▸ Exercise
Please repeat the entries exactly as they appear and omit any images.

▸ Available data
▼▼▼

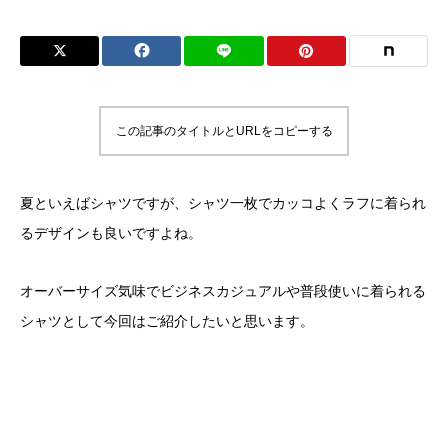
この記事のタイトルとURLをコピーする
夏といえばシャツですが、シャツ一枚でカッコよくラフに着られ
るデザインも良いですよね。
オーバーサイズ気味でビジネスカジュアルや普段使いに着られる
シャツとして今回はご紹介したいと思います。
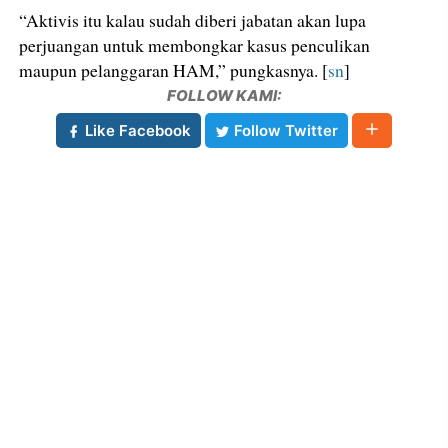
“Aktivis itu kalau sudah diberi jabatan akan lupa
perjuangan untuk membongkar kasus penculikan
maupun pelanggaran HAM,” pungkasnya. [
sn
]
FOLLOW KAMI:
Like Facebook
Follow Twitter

▲▲▲

▸ Solution to the exercise
この記事のタイトルとURLをコピーする
夏といえばシャツですが、シャツ一枚でカッコよくラフに着られ
るデザインも良いですよね。
オーバーサイズ気味でビジネスカジュアルや普段使いに着られる
シャツとして今回はご紹介したいと思います。
“Aktivis itu kalau sudah diberi jabatan akan lupa
perjuangan untuk membongkar kasus penculikan
maupun pelanggaran HAM,” pungkasnya. [
sn
]
FOLLOW KAMI:
Like Facebook
Follow Twitter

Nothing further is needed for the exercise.